EXERCISE PROMPT: Wherever "down" appears in a line of the listing, report that line.

INPUT DATA:

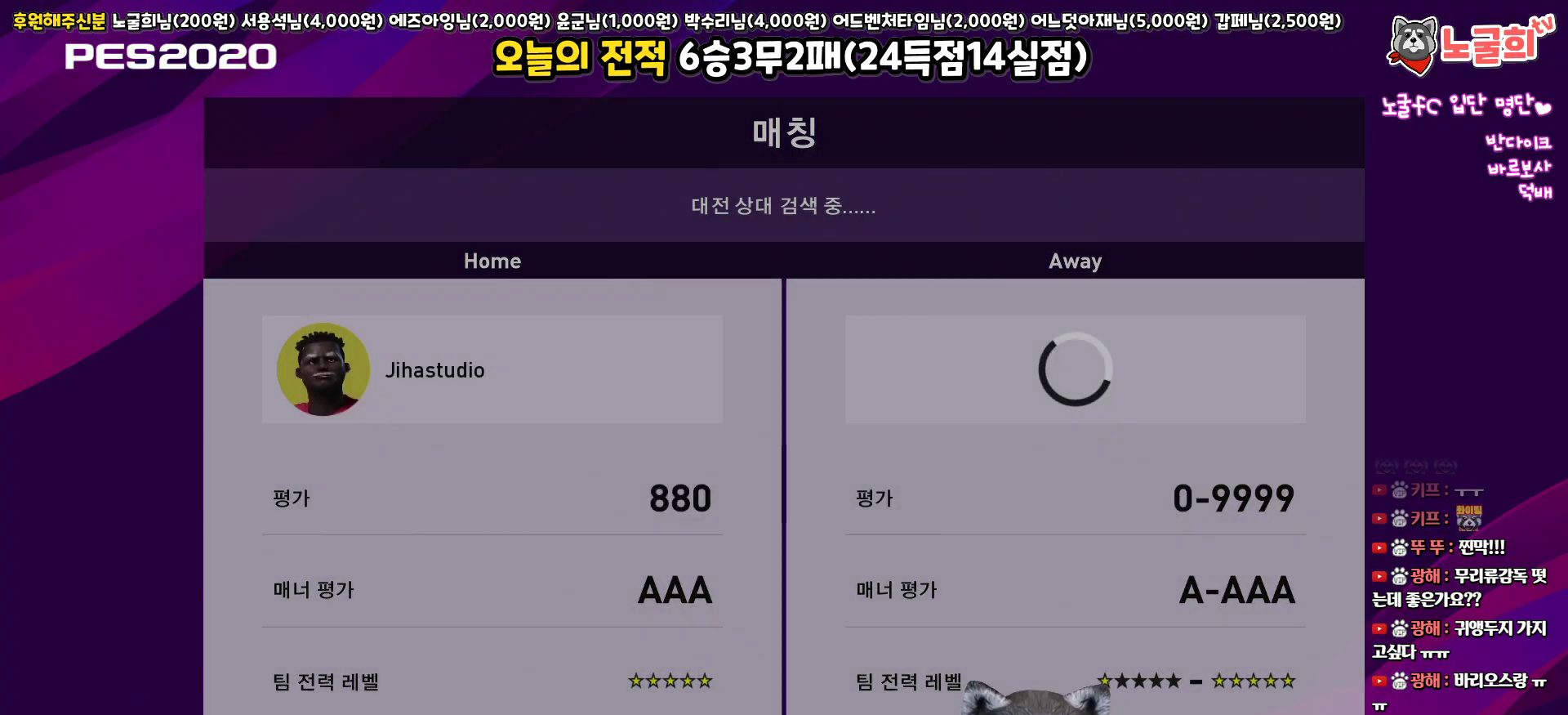
{"buttons": [], "left_stick": "center", "right_stick": "center", "events": []}
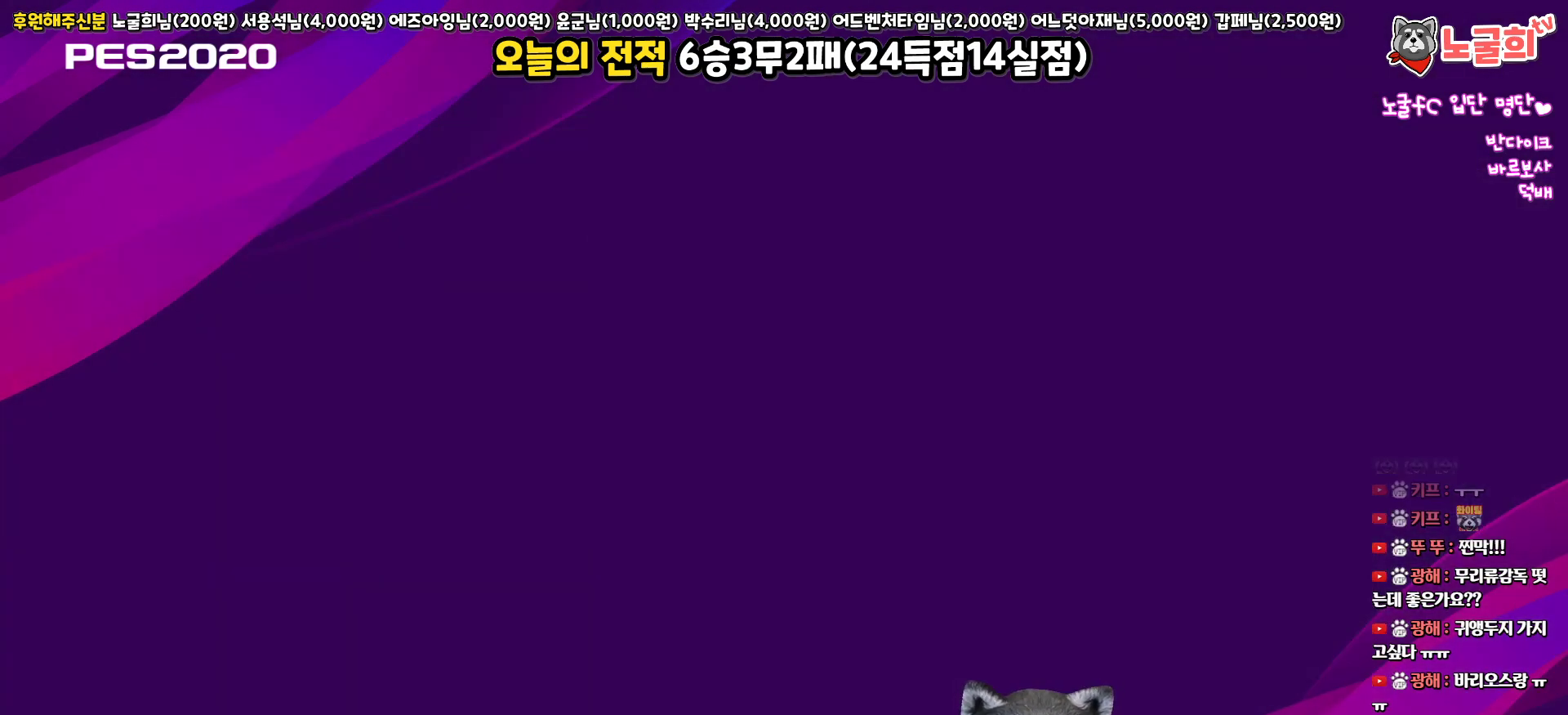
{"buttons": ["CIRCLE"], "left_stick": "center", "right_stick": "center", "events": [[417, "CIRCLE", "down"]]}
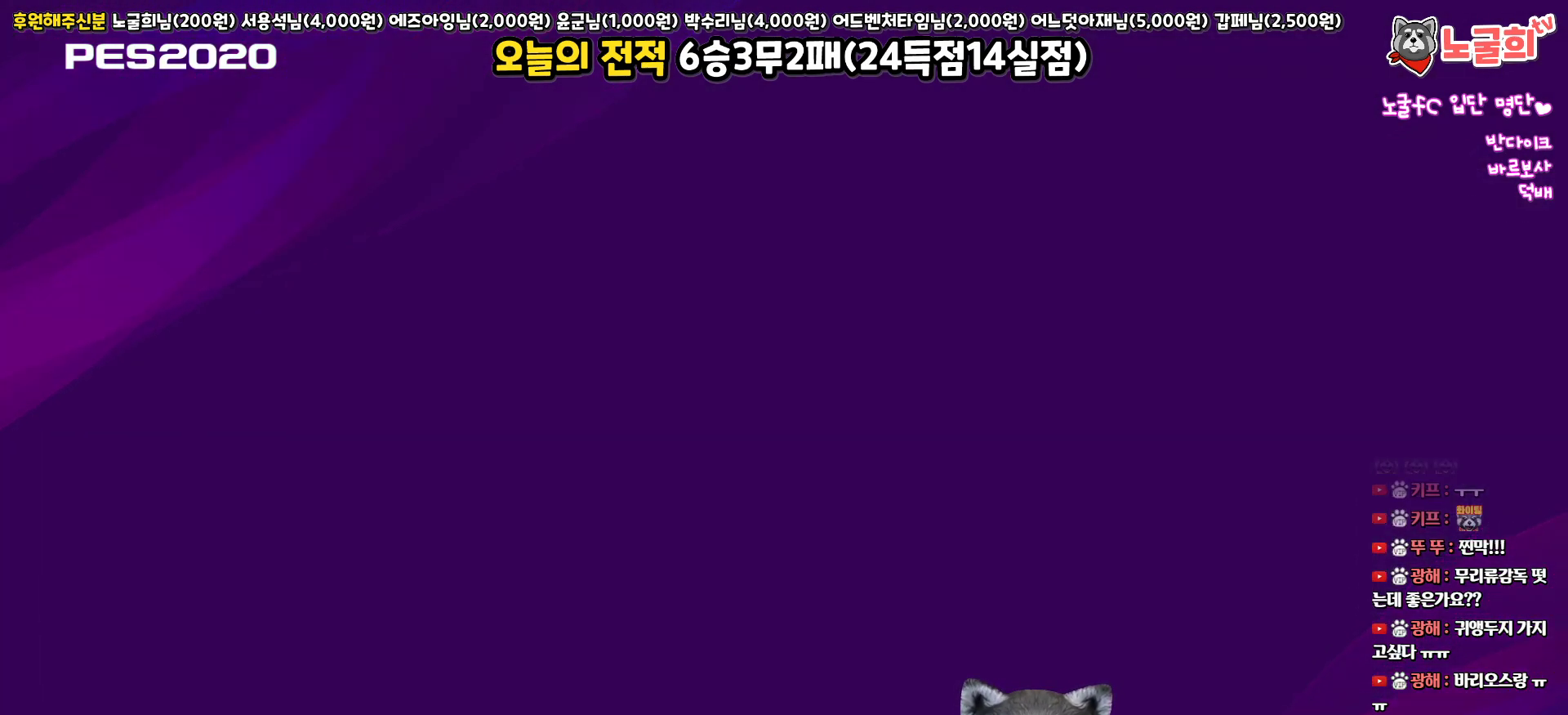
{"buttons": ["CIRCLE"], "left_stick": "center", "right_stick": "center", "events": [[33, "CIRCLE", "up"], [133, "CIRCLE", "down"], [233, "CIRCLE", "up"], [333, "CIRCLE", "down"], [417, "CIRCLE", "up"], [500, "CIRCLE", "down"]]}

RESPONSE AREA:
{"buttons": ["CIRCLE"], "left_stick": "center", "right_stick": "center", "events": [[417, "CIRCLE", "down"]]}
{"buttons": ["CIRCLE"], "left_stick": "center", "right_stick": "center", "events": [[33, "CIRCLE", "up"], [133, "CIRCLE", "down"], [233, "CIRCLE", "up"], [333, "CIRCLE", "down"], [417, "CIRCLE", "up"], [500, "CIRCLE", "down"]]}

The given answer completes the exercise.